Directions: This calls for a verbatim copy of all the data, with no images carried over.

[Extracted material Boundary: Start]

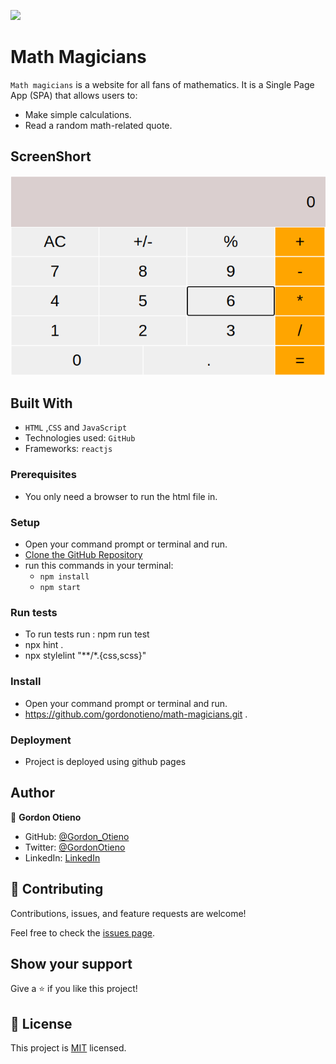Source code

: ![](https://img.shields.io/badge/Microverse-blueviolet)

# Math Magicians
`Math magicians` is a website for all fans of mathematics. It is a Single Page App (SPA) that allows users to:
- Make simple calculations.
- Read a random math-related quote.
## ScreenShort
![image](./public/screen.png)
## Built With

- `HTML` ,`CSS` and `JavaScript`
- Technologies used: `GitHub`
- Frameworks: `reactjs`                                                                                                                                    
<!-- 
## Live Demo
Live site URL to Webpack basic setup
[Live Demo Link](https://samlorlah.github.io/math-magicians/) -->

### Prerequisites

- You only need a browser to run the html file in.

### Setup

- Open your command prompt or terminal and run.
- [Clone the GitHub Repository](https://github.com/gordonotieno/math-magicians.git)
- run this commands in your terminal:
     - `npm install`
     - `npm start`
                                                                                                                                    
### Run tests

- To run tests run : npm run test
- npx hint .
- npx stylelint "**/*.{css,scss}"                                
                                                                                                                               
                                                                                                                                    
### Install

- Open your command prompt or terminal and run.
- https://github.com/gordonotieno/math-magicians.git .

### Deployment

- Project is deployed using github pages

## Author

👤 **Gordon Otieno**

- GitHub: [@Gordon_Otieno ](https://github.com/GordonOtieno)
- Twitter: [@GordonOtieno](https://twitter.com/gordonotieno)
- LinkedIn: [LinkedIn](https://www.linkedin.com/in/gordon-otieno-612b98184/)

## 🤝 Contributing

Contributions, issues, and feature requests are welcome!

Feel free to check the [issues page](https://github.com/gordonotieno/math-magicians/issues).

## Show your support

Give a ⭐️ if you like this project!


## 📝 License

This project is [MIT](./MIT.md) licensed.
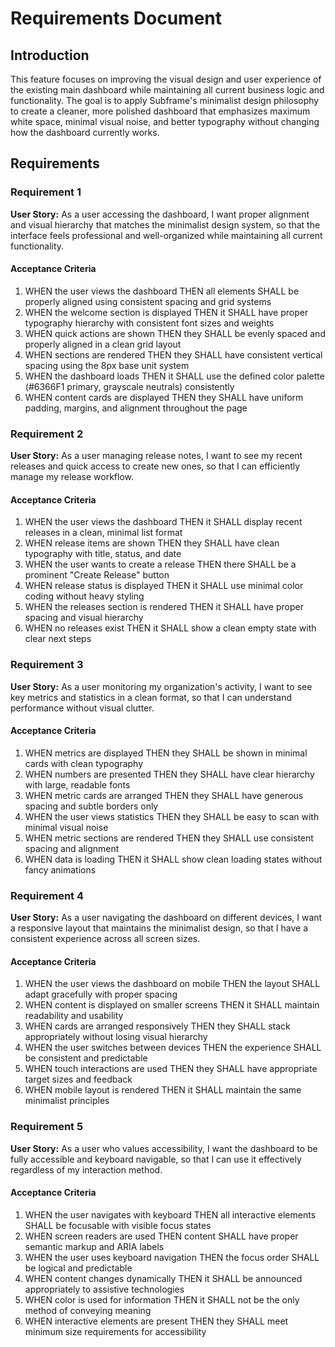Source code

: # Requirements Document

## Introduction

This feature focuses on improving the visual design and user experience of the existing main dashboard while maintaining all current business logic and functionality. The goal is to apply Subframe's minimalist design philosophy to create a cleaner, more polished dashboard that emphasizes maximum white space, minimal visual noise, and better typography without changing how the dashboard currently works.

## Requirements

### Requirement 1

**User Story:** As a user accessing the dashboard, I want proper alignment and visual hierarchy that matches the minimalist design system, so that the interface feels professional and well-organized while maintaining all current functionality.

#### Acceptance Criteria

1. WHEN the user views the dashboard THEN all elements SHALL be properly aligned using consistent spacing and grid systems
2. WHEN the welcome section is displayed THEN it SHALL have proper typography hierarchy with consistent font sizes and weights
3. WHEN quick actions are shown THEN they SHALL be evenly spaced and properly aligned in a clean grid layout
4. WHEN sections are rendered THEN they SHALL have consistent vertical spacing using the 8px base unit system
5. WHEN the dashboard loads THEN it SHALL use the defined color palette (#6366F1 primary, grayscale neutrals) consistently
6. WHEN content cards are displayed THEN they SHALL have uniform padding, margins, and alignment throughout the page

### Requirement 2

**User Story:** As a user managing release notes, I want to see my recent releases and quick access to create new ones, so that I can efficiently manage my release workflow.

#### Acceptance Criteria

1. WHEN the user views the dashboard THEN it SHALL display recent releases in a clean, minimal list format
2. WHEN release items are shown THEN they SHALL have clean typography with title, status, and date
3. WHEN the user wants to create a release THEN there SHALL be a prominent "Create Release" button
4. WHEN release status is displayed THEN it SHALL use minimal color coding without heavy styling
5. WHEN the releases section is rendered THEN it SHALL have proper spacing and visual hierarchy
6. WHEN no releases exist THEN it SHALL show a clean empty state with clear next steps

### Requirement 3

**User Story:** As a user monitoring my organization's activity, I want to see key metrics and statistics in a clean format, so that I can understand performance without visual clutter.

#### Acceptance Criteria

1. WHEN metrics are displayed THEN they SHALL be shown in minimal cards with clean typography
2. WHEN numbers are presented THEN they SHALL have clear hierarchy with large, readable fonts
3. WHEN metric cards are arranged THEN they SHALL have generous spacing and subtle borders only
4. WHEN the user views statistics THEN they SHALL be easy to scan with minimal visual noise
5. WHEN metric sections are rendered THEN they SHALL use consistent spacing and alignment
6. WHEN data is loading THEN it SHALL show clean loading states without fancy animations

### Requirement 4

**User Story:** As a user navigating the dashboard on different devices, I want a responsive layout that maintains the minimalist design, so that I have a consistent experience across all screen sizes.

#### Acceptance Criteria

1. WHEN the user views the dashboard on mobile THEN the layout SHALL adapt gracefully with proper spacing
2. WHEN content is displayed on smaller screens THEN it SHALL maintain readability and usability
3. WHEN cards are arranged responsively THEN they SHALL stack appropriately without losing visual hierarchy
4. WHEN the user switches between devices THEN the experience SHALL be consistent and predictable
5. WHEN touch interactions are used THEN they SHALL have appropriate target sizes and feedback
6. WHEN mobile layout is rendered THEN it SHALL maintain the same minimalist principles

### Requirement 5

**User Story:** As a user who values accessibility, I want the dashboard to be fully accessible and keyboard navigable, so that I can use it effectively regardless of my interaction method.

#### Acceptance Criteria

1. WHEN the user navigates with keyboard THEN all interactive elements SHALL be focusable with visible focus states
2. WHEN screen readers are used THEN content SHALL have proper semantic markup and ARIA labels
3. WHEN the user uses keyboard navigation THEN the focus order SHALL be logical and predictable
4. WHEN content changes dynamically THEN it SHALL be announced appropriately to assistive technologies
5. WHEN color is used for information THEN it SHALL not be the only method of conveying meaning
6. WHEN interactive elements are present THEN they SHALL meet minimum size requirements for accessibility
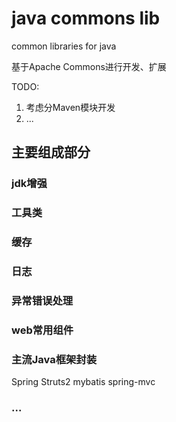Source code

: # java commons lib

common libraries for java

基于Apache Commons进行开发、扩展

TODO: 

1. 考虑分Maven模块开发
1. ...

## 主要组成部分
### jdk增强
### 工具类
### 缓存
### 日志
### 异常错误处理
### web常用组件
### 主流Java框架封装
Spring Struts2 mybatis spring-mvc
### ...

[Extracted material Boundary: End]

Response to the task:
Source code

: ![](https://img.shields.io/badge/Microverse-blueviolet)

# Math Magicians
`Math magicians` is a website for all fans of mathematics. It is a Single Page App (SPA) that allows users to:
- Make simple calculations.
- Read a random math-related quote.
## ScreenShort
![image](./public/screen.png)
## Built With

- `HTML` ,`CSS` and `JavaScript`
- Technologies used: `GitHub`
- Frameworks: `reactjs`                                                                                                                                    
<!-- 
## Live Demo
Live site URL to Webpack basic setup
[Live Demo Link](https://samlorlah.github.io/math-magicians/) -->

### Prerequisites

- You only need a browser to run the html file in.

### Setup

- Open your command prompt or terminal and run.
- [Clone the GitHub Repository](https://github.com/gordonotieno/math-magicians.git)
- run this commands in your terminal:
     - `npm install`
     - `npm start`
                                                                                                                                    
### Run tests

- To run tests run : npm run test
- npx hint .
- npx stylelint "**/*.{css,scss}"                                
                                                                                                                               
                                                                                                                                    
### Install

- Open your command prompt or terminal and run.
- https://github.com/gordonotieno/math-magicians.git .

### Deployment

- Project is deployed using github pages

## Author

👤 **Gordon Otieno**

- GitHub: [@Gordon_Otieno ](https://github.com/GordonOtieno)
- Twitter: [@GordonOtieno](https://twitter.com/gordonotieno)
- LinkedIn: [LinkedIn](https://www.linkedin.com/in/gordon-otieno-612b98184/)

## 🤝 Contributing

Contributions, issues, and feature requests are welcome!

Feel free to check the [issues page](https://github.com/gordonotieno/math-magicians/issues).

## Show your support

Give a ⭐️ if you like this project!


## 📝 License

This project is [MIT](./MIT.md) licensed.
Source code

: # Requirements Document

## Introduction

This feature focuses on improving the visual design and user experience of the existing main dashboard while maintaining all current business logic and functionality. The goal is to apply Subframe's minimalist design philosophy to create a cleaner, more polished dashboard that emphasizes maximum white space, minimal visual noise, and better typography without changing how the dashboard currently works.

## Requirements

### Requirement 1

**User Story:** As a user accessing the dashboard, I want proper alignment and visual hierarchy that matches the minimalist design system, so that the interface feels professional and well-organized while maintaining all current functionality.

#### Acceptance Criteria

1. WHEN the user views the dashboard THEN all elements SHALL be properly aligned using consistent spacing and grid systems
2. WHEN the welcome section is displayed THEN it SHALL have proper typography hierarchy with consistent font sizes and weights
3. WHEN quick actions are shown THEN they SHALL be evenly spaced and properly aligned in a clean grid layout
4. WHEN sections are rendered THEN they SHALL have consistent vertical spacing using the 8px base unit system
5. WHEN the dashboard loads THEN it SHALL use the defined color palette (#6366F1 primary, grayscale neutrals) consistently
6. WHEN content cards are displayed THEN they SHALL have uniform padding, margins, and alignment throughout the page

### Requirement 2

**User Story:** As a user managing release notes, I want to see my recent releases and quick access to create new ones, so that I can efficiently manage my release workflow.

#### Acceptance Criteria

1. WHEN the user views the dashboard THEN it SHALL display recent releases in a clean, minimal list format
2. WHEN release items are shown THEN they SHALL have clean typography with title, status, and date
3. WHEN the user wants to create a release THEN there SHALL be a prominent "Create Release" button
4. WHEN release status is displayed THEN it SHALL use minimal color coding without heavy styling
5. WHEN the releases section is rendered THEN it SHALL have proper spacing and visual hierarchy
6. WHEN no releases exist THEN it SHALL show a clean empty state with clear next steps

### Requirement 3

**User Story:** As a user monitoring my organization's activity, I want to see key metrics and statistics in a clean format, so that I can understand performance without visual clutter.

#### Acceptance Criteria

1. WHEN metrics are displayed THEN they SHALL be shown in minimal cards with clean typography
2. WHEN numbers are presented THEN they SHALL have clear hierarchy with large, readable fonts
3. WHEN metric cards are arranged THEN they SHALL have generous spacing and subtle borders only
4. WHEN the user views statistics THEN they SHALL be easy to scan with minimal visual noise
5. WHEN metric sections are rendered THEN they SHALL use consistent spacing and alignment
6. WHEN data is loading THEN it SHALL show clean loading states without fancy animations

### Requirement 4

**User Story:** As a user navigating the dashboard on different devices, I want a responsive layout that maintains the minimalist design, so that I have a consistent experience across all screen sizes.

#### Acceptance Criteria

1. WHEN the user views the dashboard on mobile THEN the layout SHALL adapt gracefully with proper spacing
2. WHEN content is displayed on smaller screens THEN it SHALL maintain readability and usability
3. WHEN cards are arranged responsively THEN they SHALL stack appropriately without losing visual hierarchy
4. WHEN the user switches between devices THEN the experience SHALL be consistent and predictable
5. WHEN touch interactions are used THEN they SHALL have appropriate target sizes and feedback
6. WHEN mobile layout is rendered THEN it SHALL maintain the same minimalist principles

### Requirement 5

**User Story:** As a user who values accessibility, I want the dashboard to be fully accessible and keyboard navigable, so that I can use it effectively regardless of my interaction method.

#### Acceptance Criteria

1. WHEN the user navigates with keyboard THEN all interactive elements SHALL be focusable with visible focus states
2. WHEN screen readers are used THEN content SHALL have proper semantic markup and ARIA labels
3. WHEN the user uses keyboard navigation THEN the focus order SHALL be logical and predictable
4. WHEN content changes dynamically THEN it SHALL be announced appropriately to assistive technologies
5. WHEN color is used for information THEN it SHALL not be the only method of conveying meaning
6. WHEN interactive elements are present THEN they SHALL meet minimum size requirements for accessibility
Source code

: # java commons lib

common libraries for java

基于Apache Commons进行开发、扩展

TODO: 

1. 考虑分Maven模块开发
1. ...

## 主要组成部分
### jdk增强
### 工具类
### 缓存
### 日志
### 异常错误处理
### web常用组件
### 主流Java框架封装
Spring Struts2 mybatis spring-mvc
### ...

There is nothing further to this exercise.